I was trying to measure the training time with different batch size. It shows that backward() and step() increase with larger batch size (forward time also increases but that’s expected). The following times are all averaged over all iterations in the epoch. (I believe I measured time correctly with torch.cuda.synchronize()

Could you show how you use synchronize? Your forward is suspiciously fast compared to the backward
Also the forward/backward being slower for larger batch sizes is expected as there is more work to do!

Thank you very much for the reply! Yes, I was expecting forward time increases with larger batch size, but backward and step time keeps the same. Here is the code

And the backward time will increase the same as the forward time. THe more things you used in the forward, the more things needs to be done in the backward

Thanks! Is it right that forward() calculates the gradients for parameters with require_grad=True, and backward() will accumulate those? If so, it makes sense that backward() increases with batch size. But it still doesn’t make sense that step() also takes longer… Any idea?
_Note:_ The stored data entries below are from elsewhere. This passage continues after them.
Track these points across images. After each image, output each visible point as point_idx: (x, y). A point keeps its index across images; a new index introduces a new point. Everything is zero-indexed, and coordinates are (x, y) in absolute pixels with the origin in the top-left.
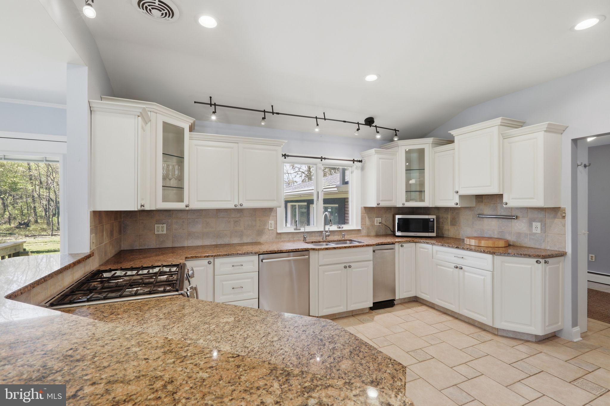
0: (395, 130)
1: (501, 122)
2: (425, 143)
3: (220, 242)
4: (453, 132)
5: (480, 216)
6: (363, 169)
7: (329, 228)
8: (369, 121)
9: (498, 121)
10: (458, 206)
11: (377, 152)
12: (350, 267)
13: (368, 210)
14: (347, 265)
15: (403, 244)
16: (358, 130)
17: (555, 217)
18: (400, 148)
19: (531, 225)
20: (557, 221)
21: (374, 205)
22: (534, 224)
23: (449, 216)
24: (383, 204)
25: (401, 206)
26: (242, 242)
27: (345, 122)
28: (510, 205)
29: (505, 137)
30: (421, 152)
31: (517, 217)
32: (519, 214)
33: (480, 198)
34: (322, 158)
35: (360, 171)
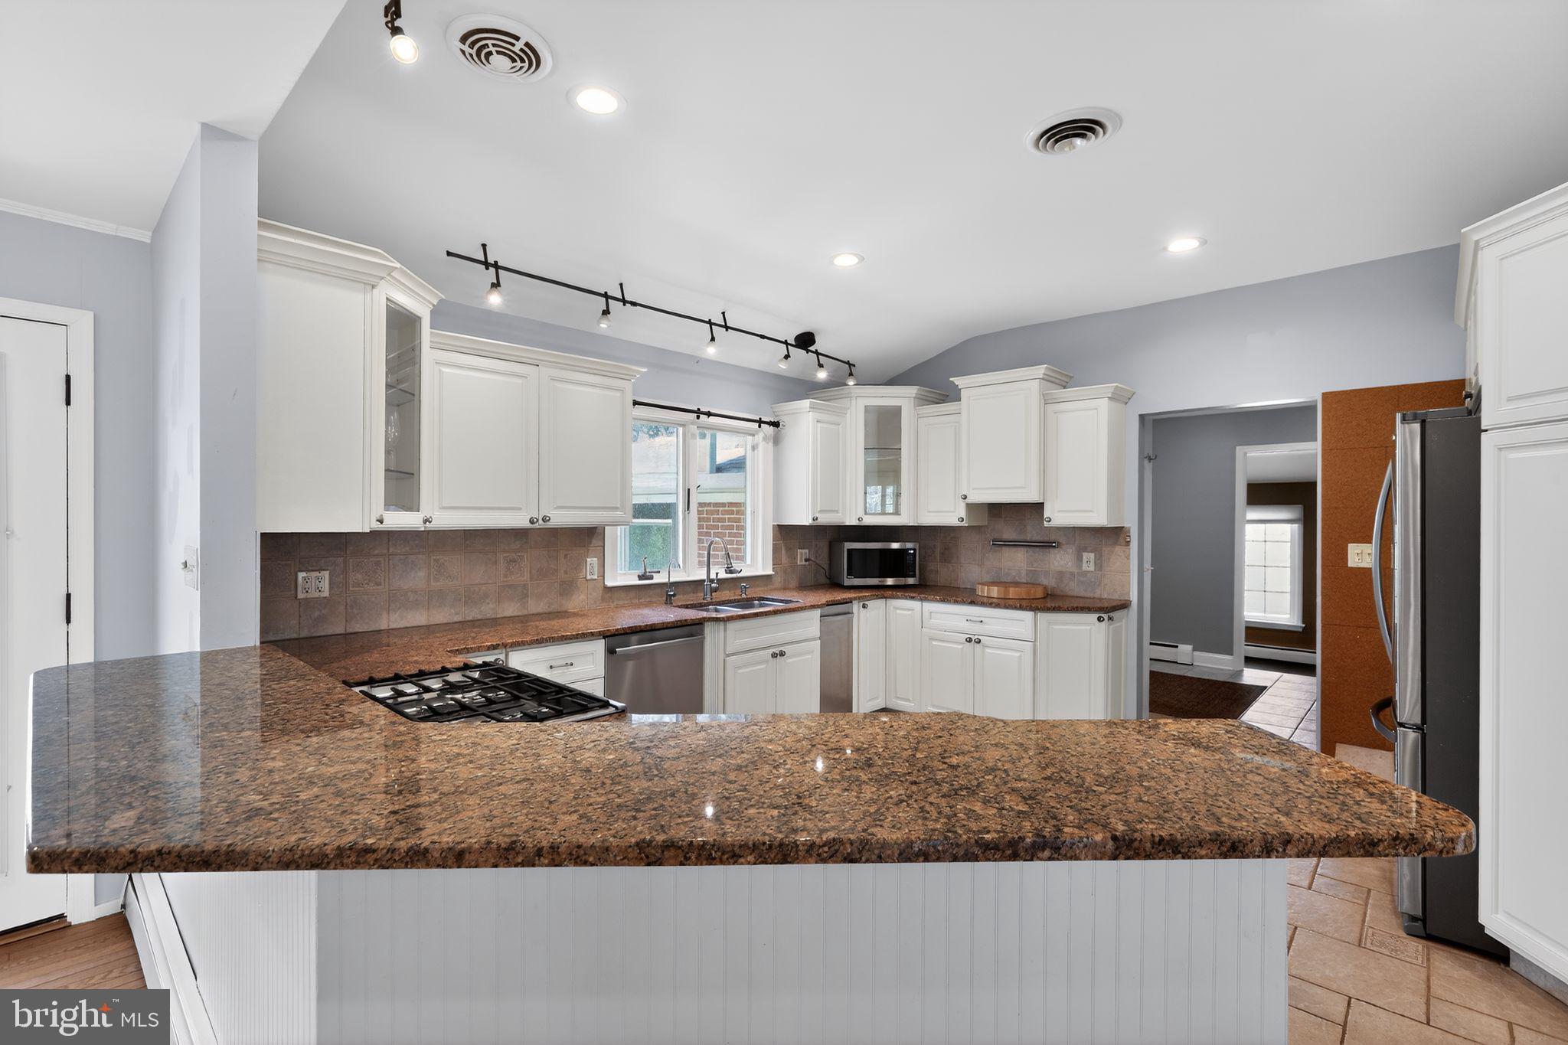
0: (848, 363)
1: (1044, 374)
2: (902, 397)
3: (473, 614)
4: (959, 381)
5: (1000, 544)
6: (777, 441)
7: (717, 574)
8: (805, 341)
9: (1040, 370)
10: (964, 524)
11: (812, 407)
12: (782, 654)
13: (786, 534)
14: (777, 650)
15: (866, 603)
16: (787, 357)
17: (1116, 543)
18: (854, 402)
19: (1080, 559)
20: (1118, 549)
21: (806, 521)
22: (1085, 555)
23: (938, 544)
24: (825, 519)
25: (854, 522)
26: (525, 612)
27: (763, 337)
28: (1053, 523)
29: (1047, 401)
30: (896, 412)
31: (1059, 545)
32: (1062, 540)
33: (996, 510)
34: (698, 412)
35: (771, 444)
As I understand, in forward(), they compute the function and store the input and keep the place holder for the gradient from next node (by chain rule).

In backward(), from gradient of loss function, it compute all the gradient to be ready to optimize.

In step(), they update all gradient depend on your optimization method (SGD, Adam, RMSProp, etc).

So when you increase batch size, all computation cost will raise which leads to an increase in time.

You are right: the forward only evaluates the forward (and save the necessary info for the backward)
The backward compute the gradients and accumulate them.
The step only performs the gradient step (this does not depend on the batch size as the gradient accumulation is done during the backward).